When the Schumann Quartet took stock of the selection of works for this
recording, they realised that they had, completely intuitively, put
together a concept album, without ever having planned to do so. The
pieces had to be ones that are close to their hearts, ones that they
often play. (...) Ultimately, they are works from four different parts
of the classical-music world: an Estonian piece, a Japanese piece, a
Hungarian piece and an Austrian-German piece. And contrasts, differences
and contradictions also dominate within the works themselves. This is
what Christopher Warmuth relates in the booklet text, after a
conversation with the quartet.
This recording thus represents the kind of pure antithesis that gives
life to every great whole. Alongside Joseph Haydn's “Sunrise Quartet”,
op. 76, No. 4, a homage to “the father of the string quartet”, Béla
Bartók's String Quartet No. 2, a ne plus ultra of the quartet
repertoire, provides a striking contrast with its “imaginary folklore”
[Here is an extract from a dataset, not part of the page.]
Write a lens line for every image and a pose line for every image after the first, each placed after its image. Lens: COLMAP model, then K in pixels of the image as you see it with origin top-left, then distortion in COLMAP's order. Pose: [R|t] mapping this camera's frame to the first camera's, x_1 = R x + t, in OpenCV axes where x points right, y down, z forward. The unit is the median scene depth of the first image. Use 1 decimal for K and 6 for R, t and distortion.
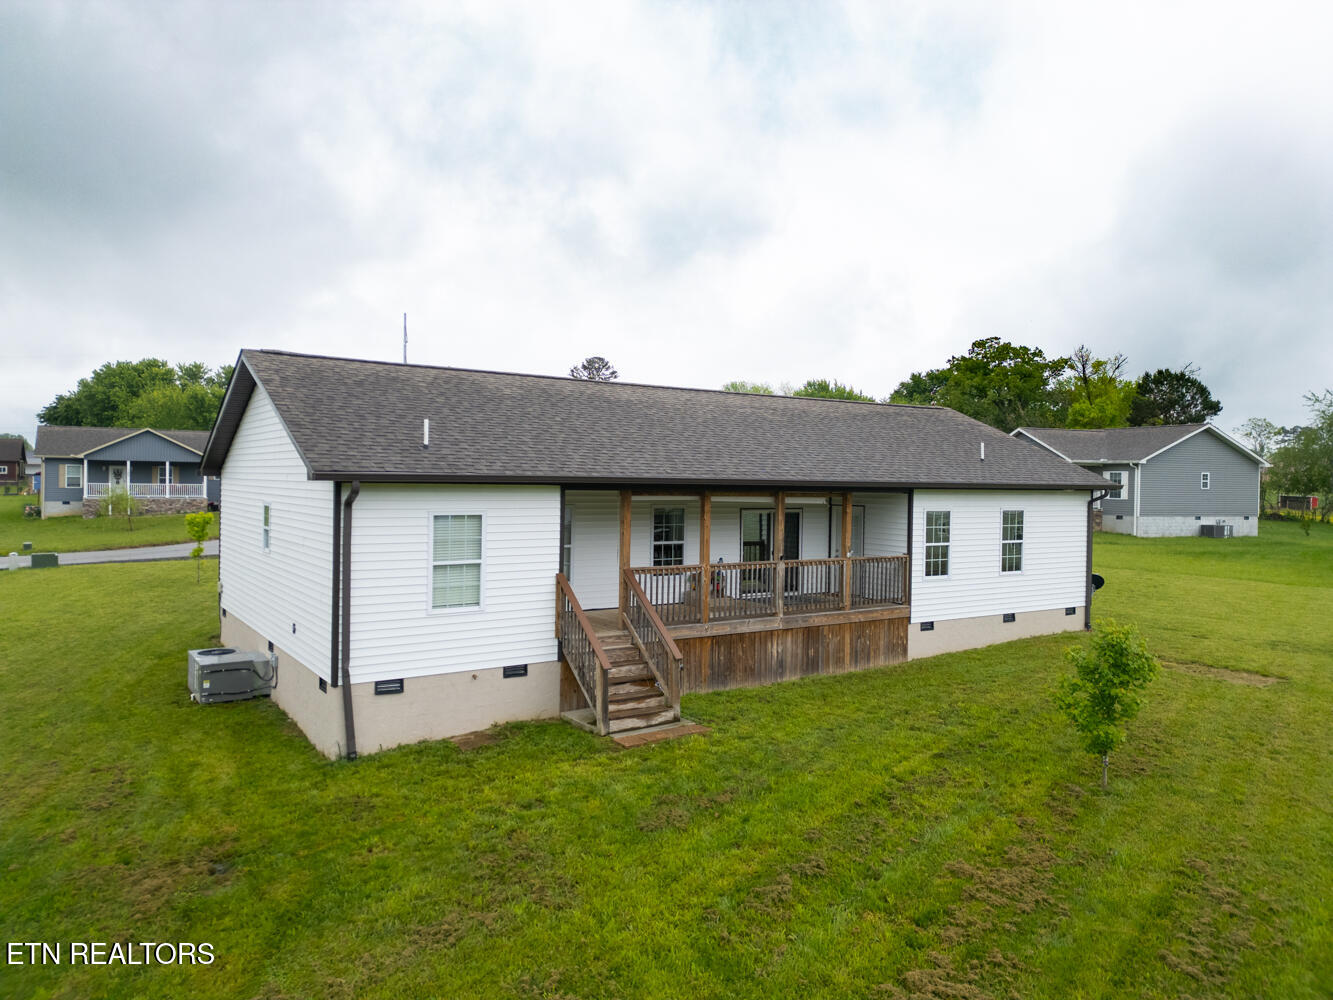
lens RADIAL K [[930.1, 0, 666.2], [0, 930.1, 498.3], [0, 0, 1]] dist [0.025236, -0.010673]
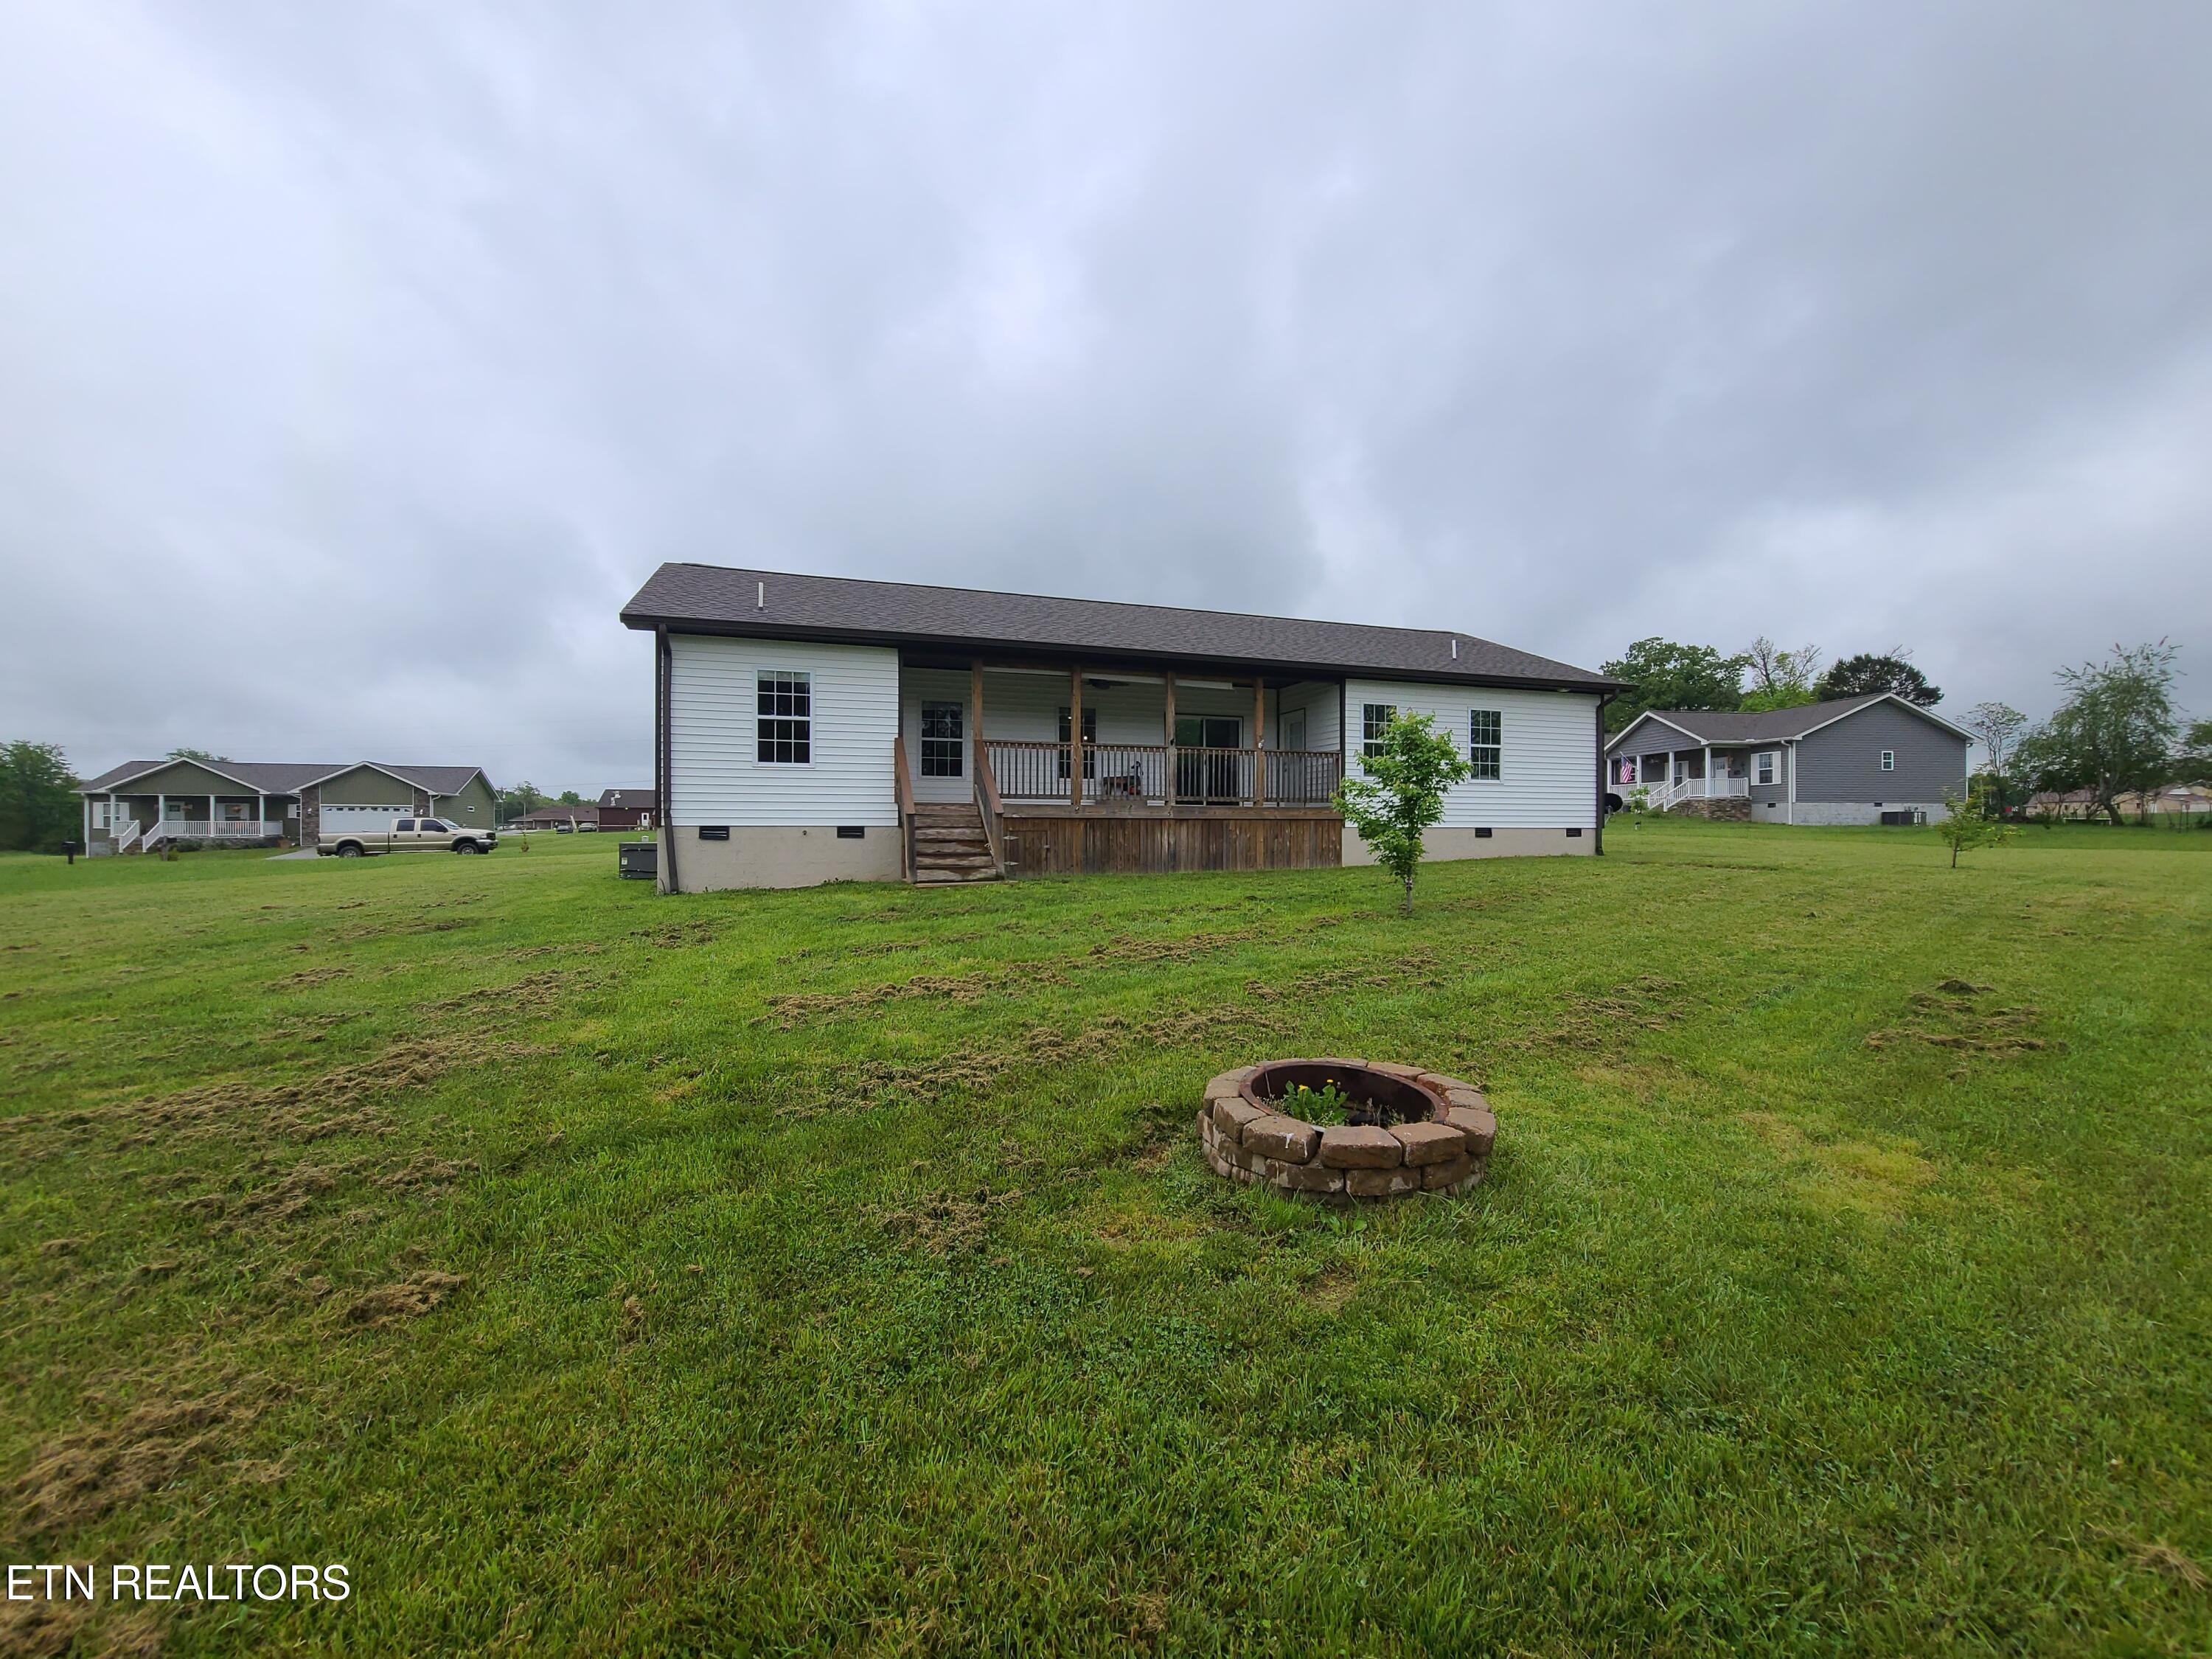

flavour. It is set off in its turn by Arvo Pärt's evocative, meditative
“Fratres”, which exists in versions for very different instrumental
combinations, including, as here, for string quartet. The composer – who
like violist Liisa Randalu comes from Estonia – has clearly formulated
what he sees as the task of music: “For me, the greatest value of music
goes beyond its tone colours (...) Music must exist through itself (...)
Mystery must be there, whatever the instrument.” The Schumann Quartet
prepared this work together with him and recorded it in a church in
Viimsi, near Tallinn. And finally, with the title composition,
“Landscape I” by Tōru Takemitsu, the Schumanns (who incidentally speak
fluent Japanese) forge a connection to their mother's native land – an
exotic sound-landscape of noble delicacy that sets wonderful contrasts.